Search

×

Is Google’s new hotel price comparison tool a good thing?

At the end of August, Google debuted a new mobile-specific feature allowing users to track hotel prices over time in addition to comparing prices with other, similarly priced hotels in the same destination. 

A search would go thusly: A user looks up, say, a hotel in New York City. Then, a graph appears below the search, showing the user how prices have fluctuated for that hotel over the past 30 days. There’s a feature on the same page that shows a price graph for that hotel and a set of comparable hotels. As the user scrolls across those comparable hotels, the price graph changes, indicating what that hotel is priced at versus the other comparable hotels, and how they have also fluctuated over the past 30 days. 

“I don’t think there’s anything else comparable in the industry right now that does this, that tries to digest this for a user and give them a sense of, is this a good price or not based on historical trends here,” says Richard Holden, who heads Google’s product teams in travel. “We’re trying to do this in one page on a mobile device with relatively limited screen real estate and still give you a quick insight.”

Right now, Holden says, the feature is fully organic, meaning objective information with no ad opportunities (aside from a small ad module component on the page).

Price versus interest

So, what does it mean for hotels, especially from a potential revenue angle?
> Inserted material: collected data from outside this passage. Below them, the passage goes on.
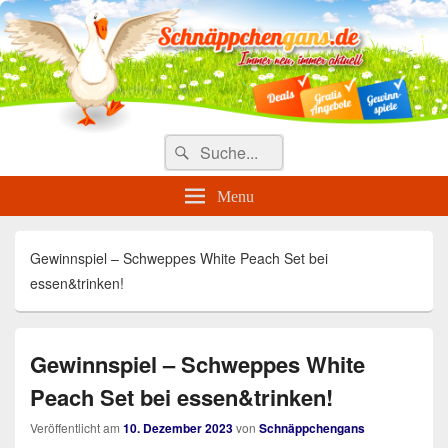
Täglich die besten Gewinnspiele
und Angebote
Search
Suche
for:
Menu
Gewinnspiel – Schweppes White Peach Set bei
essen&trinken!
Gewinnspiel – Schweppes White
Peach Set bei essen&trinken!
Veröffentlicht am
10. Dezember 2023
von
Schnäppchengans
According to Cindy Estis Green, CEO of hotel revenue management company Kalibri Labs, not much.

“Like any of these price comparison tools, what they tend to do is commoditize the product — it’s all built on pricing,” Green says. “That’s the biggest concern from a hotelier’s point of view — if we’re creating everything based on pricing, then we’re getting consumers in the mode of thinking that’s the only thing that matters.”

Green points to Facebook, which offers recommendations for and references to hotels that were given by a user’s friends and family.

“Then the company is serving up hotels based on what the consumer might actually be more interested in,” she says. “They’re approaching their search engine not on the basis of offering up the best prices, but on the basis of what is the best fit for the user.” 

“You can provide a lot of value in a search engine setting without just making it about price,” she adds. 

Not so fast, says Adam Lawley, an SEO specialist at HEBS Digital, a New York-based digital marketing company for hotels. Though Google’s new tool is solely about price for now, that doesn’t mean hotels can’t benefit from it.

“It’s really part of a continued trend of Google fighting OTAs,” Lawley says. “Rather than individuals clicking through to OTAs to compare rates and compare prices directly, Google is continuing to push to just have users and searches stay right on Google and use their tools, their ratings.” 

More than anything, according to Lawley, hotels should be looking at their SEO use and finding ways to get themselves to the top of search with respect to Google’s new tool.  

“It does open up an opportunity for hotels to use their Google local presence to leverage themselves against competitors for terms that they wouldn’t normally ever rank for organically,” he says. “It opens up another door.”

“It’s fairly simple. Google wants to become a one-stop shop for users who want to make reservations, and the biggest reason they roll out a lot more features for the hospitality industry than most others is that there is a lot more money to be made on hotel bookings,” says Sergey Alakov, an SEO specialist and consultant based in Toronto. 

“While pricing has always been one of the major factors, hotels that ranked well in local packs didn’t always have to compete on price with others, especially for less price-sensitive travelers,” Alakov adds. “This may change now when users don’t even need to spend a lot of extra time to compare prices.”

Google's new hotels price insights tool, rolled out at the end of August. The user-oriented tool shows consumers a range of prices for a given hotel over time.
Google’s new hotels price insights tool, rolled out at the end of August. The user-oriented tool shows consumers a range of prices for a given hotel over time.

Keep an eye on it

For internal sales and marketing staff at both the property and brand levels, it’s crucial to monitor user behavior and reservation numbers to see how it affects the hotel’s presence with Google’s new tool, say both Alakov and Lawley. 

According to Google’s Holden, “Our objective here, though, is really over time just to build a richer and richer hotel search experience and airline search experience as well.”

For now, he says, the tool will remain free and won’t be monetized on the user end. 

Lawley says he sees Google’s long game here as being more about users not only being able to compare prices but to give ratings and scores along the lines of TripAdvisor. 

“As they’re still sort of in testing right now, they’ll continue to play with ‘scores’ for the hotel,” Lawley says. “This is something they’ve unrolled slowly but it’s becoming about a ‘neighborhood score’ and a ‘comfort score,’ and I see reviews becoming more fleshed out around the hotel itself. I can see that becoming an increased feature with this.”